METROINFONEWS.CO | ACEH TENGAH – Isu dugaan aktivitas Pertambangan Emas Tanpa Izin (PETI) di Dusun Semelit, Kampung Kekuyang, Kecamatan Ketol, Kabupaten Aceh Tengah, dipastikan tidak benar. Kepolisian Resor (Polres) Aceh Tengah menegaskan bahwa lokasi yang sempat viral di media sosial tersebut hanyalah area pembukaan lahan perkebunan kopi.
Kepastian ini disampaikan setelah jajaran Polsek Ketol melakukan pengecekan langsung ke lokasi pada Minggu (12/7/2026) sekitar pukul 13.00 WIB. Pengecekan dipimpin Kapolsek Ketol AKP Hadi Rivai Darma Bakti, didampingi Sekretaris Kampung Kekuyang Mustafa serta Petue Kampung Sudirman.

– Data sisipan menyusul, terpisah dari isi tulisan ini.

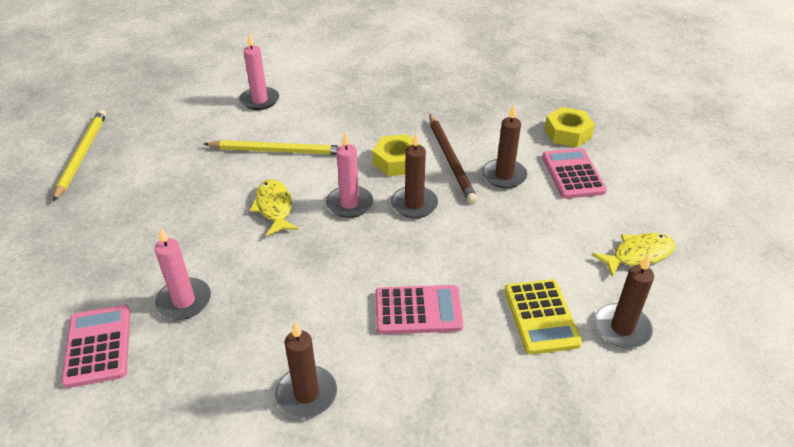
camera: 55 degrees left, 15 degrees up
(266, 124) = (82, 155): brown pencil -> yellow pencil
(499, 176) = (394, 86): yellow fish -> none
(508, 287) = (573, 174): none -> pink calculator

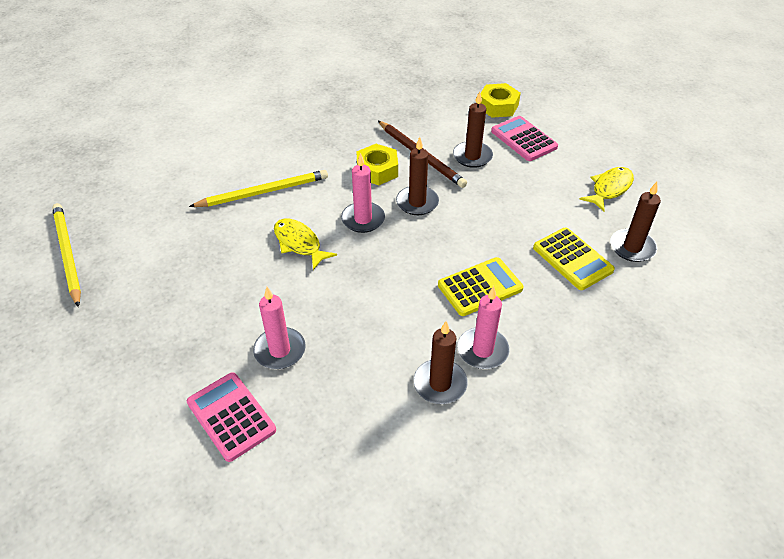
camera: 25 degrees left, 5 degrees up
(260, 100) = (210, 150): pink candle -> pink candle (482, 350)
(418, 310) = (480, 287): pink calculator -> yellow calculator

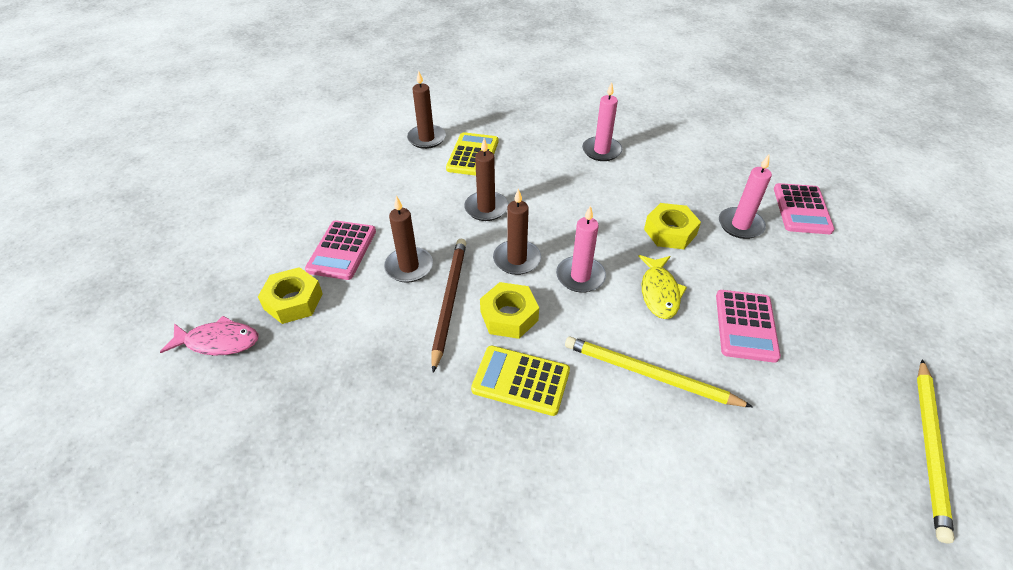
camera: 135 degrees left, 0 degrees up
(221, 258) = (745, 326): none -> pink calculator
(334, 299) = (670, 232): none -> yellow nut
(440, 384) = (647, 152): brown candle -> brown candle (486, 208)
(480, 287) = (556, 177): yellow calculator -> yellow calculator (521, 380)
(497, 76) = (218, 342): none -> pink fish
(609, 189) = (366, 173): yellow fish -> none

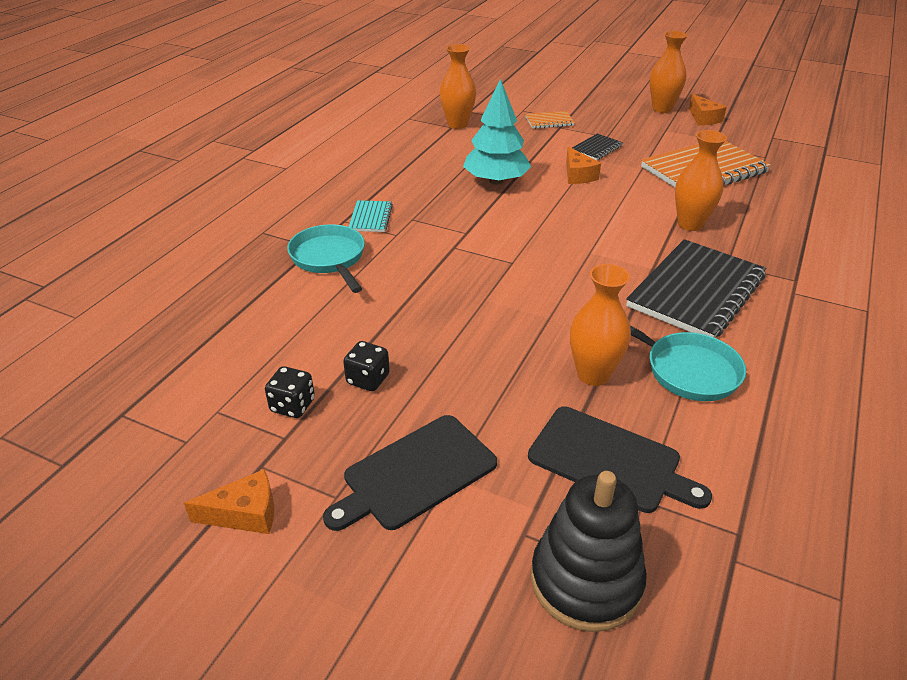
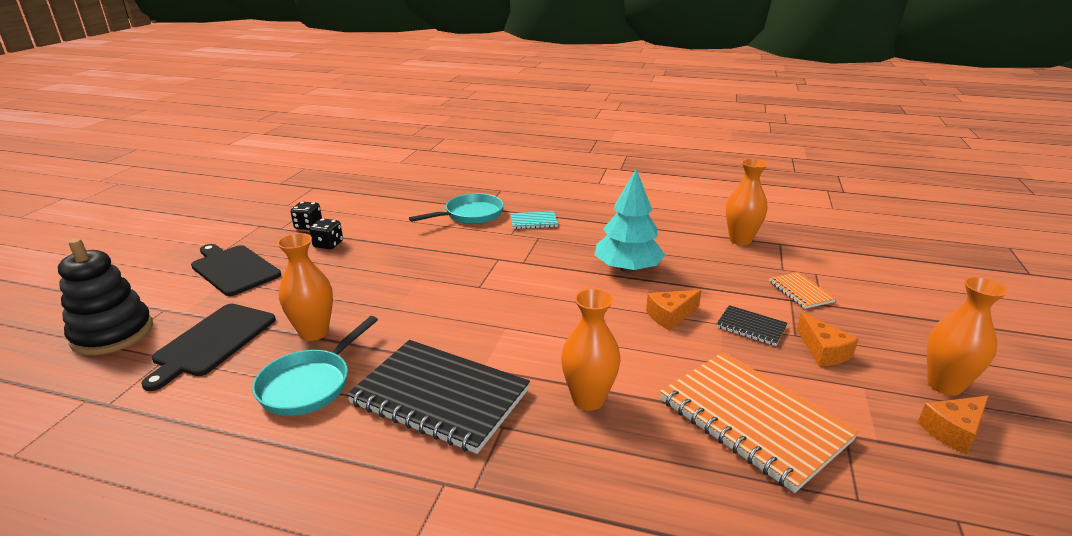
camera: 80 degrees right, 10 degrees down
(245, 514) = (226, 227): orange cheese -> orange cheese (823, 351)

Kapolsek Ketol menjelaskan, langkah tersebut merupakan tindak lanjut atas beredarnya video di platform TikTok yang menarasikan adanya aktivitas tambang emas ilegal menggunakan alat berat di kawasan tersebut.

“Hasil pengecekan dan penyisiran di seluruh lokasi tidak menemukan adanya aktivitas pertambangan emas tanpa izin. Area tersebut merupakan lokasi pembukaan lahan perkebunan kopi,” tegas AKP Hadi.
Ia juga menambahkan, kegiatan pembukaan lahan tersebut memiliki dasar hukum yang jelas. Di antaranya mengacu pada Surat Keputusan Bupati Aceh Tengah Nomor: 500.1/646/DISBUN/2025 tertanggal 16 September 2025, serta perjanjian kerja sama antara Kelompok Tani Kekuyang dengan Forum Galasantara.
“Dengan demikian, aktivitas yang dilakukan sah sebagai pembukaan lahan perkebunan, bukan kegiatan tambang ilegal,” lanjutnya.
Sebelumnya, Satintelkam Polres Aceh Tengah juga telah melakukan klarifikasi kepada Sekretaris Kampung Kekuyang. Mustafa menjelaskan, pada Kamis (9/7/2026), dirinya bersama Wakil RGM meninjau langsung lokasi tersebut.
Menurutnya, saat itu terdapat sekitar 15 pekerja dan empat unit alat berat jenis ekskavator (beko) yang digunakan untuk tahap awal pembukaan lahan, seperti pembersihan area dan penumbangan pohon di sekitar camp penginapan.

Mustafa juga menegaskan bahwa video yang memperlihatkan alat berat diduga melakukan aktivitas penambangan emas bukan berasal dari lokasi Kampung Kekuyang.
“Video yang beredar bukan direkam di lokasi pembukaan lahan perkebunan kopi Kampung Kekuyang,” ujarnya.
Pengecekan lapangan berakhir sekitar pukul 19.30 WIB dalam situasi aman dan kondusif. Untuk menghindari kesalahpahaman di tengah masyarakat, sejumlah peralatan seperti pompa air dan besi asbuk yang sempat menimbulkan kecurigaan telah diamankan ke Polsek Ketol.
Ke depan, pihak kepolisian memastikan akan terus melakukan pemantauan di kawasan tersebut guna mengantisipasi potensi pelanggaran hukum.
Selain itu, aparat kampung bersama instansi terkait juga akan meningkatkan sosialisasi kepada masyarakat terkait program pembukaan lahan perkebunan kopi di Dusun Semelit, agar tidak menimbulkan informasi keliru maupun opini negatif di tengah publik.(DANTON) Kaperwil Aceh.